**Directions:** Each entry needs to be reproduced verbatim.

Saved data entries
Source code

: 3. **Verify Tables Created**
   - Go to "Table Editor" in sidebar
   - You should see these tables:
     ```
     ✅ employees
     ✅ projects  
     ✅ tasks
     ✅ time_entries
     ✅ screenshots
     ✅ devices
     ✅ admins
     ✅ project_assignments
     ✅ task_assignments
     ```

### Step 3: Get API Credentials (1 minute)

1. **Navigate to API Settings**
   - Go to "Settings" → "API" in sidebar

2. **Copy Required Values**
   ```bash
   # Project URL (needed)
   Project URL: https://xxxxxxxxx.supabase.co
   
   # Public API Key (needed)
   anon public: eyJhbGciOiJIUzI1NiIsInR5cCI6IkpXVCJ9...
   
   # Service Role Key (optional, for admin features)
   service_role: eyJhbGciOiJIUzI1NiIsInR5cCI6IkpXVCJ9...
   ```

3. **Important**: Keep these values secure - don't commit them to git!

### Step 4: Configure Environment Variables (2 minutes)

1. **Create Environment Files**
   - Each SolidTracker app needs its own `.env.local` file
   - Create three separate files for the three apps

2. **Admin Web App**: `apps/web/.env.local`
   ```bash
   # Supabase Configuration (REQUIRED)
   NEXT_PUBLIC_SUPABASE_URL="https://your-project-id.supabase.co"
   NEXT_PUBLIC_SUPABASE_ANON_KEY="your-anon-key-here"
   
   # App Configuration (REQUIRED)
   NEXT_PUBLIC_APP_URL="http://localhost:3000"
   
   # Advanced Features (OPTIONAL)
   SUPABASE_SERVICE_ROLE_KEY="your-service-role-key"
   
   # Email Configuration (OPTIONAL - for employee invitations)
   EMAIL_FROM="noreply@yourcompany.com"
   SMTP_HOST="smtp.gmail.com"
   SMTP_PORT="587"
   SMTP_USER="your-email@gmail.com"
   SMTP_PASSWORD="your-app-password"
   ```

**Result of this task:**
Source code

: 3. **Verify Tables Created**
   - Go to "Table Editor" in sidebar
   - You should see these tables:
     ```
     ✅ employees
     ✅ projects  
     ✅ tasks
     ✅ time_entries
     ✅ screenshots
     ✅ devices
     ✅ admins
     ✅ project_assignments
     ✅ task_assignments
     ```

### Step 3: Get API Credentials (1 minute)

1. **Navigate to API Settings**
   - Go to "Settings" → "API" in sidebar

2. **Copy Required Values**
   ```bash
   # Project URL (needed)
   Project URL: https://xxxxxxxxx.supabase.co
   
   # Public API Key (needed)
   anon public: eyJhbGciOiJIUzI1NiIsInR5cCI6IkpXVCJ9...
   
   # Service Role Key (optional, for admin features)
   service_role: eyJhbGciOiJIUzI1NiIsInR5cCI6IkpXVCJ9...
   ```

3. **Important**: Keep these values secure - don't commit them to git!

### Step 4: Configure Environment Variables (2 minutes)

1. **Create Environment Files**
   - Each SolidTracker app needs its own `.env.local` file
   - Create three separate files for the three apps

2. **Admin Web App**: `apps/web/.env.local`
   ```bash
   # Supabase Configuration (REQUIRED)
   NEXT_PUBLIC_SUPABASE_URL="https://your-project-id.supabase.co"
   NEXT_PUBLIC_SUPABASE_ANON_KEY="your-anon-key-here"
   
   # App Configuration (REQUIRED)
   NEXT_PUBLIC_APP_URL="http://localhost:3000"
   
   # Advanced Features (OPTIONAL)
   SUPABASE_SERVICE_ROLE_KEY="your-service-role-key"
   
   # Email Configuration (OPTIONAL - for employee invitations)
   EMAIL_FROM="noreply@yourcompany.com"
   SMTP_HOST="smtp.gmail.com"
   SMTP_PORT="587"
   SMTP_USER="your-email@gmail.com"
   SMTP_PASSWORD="your-app-password"
   ```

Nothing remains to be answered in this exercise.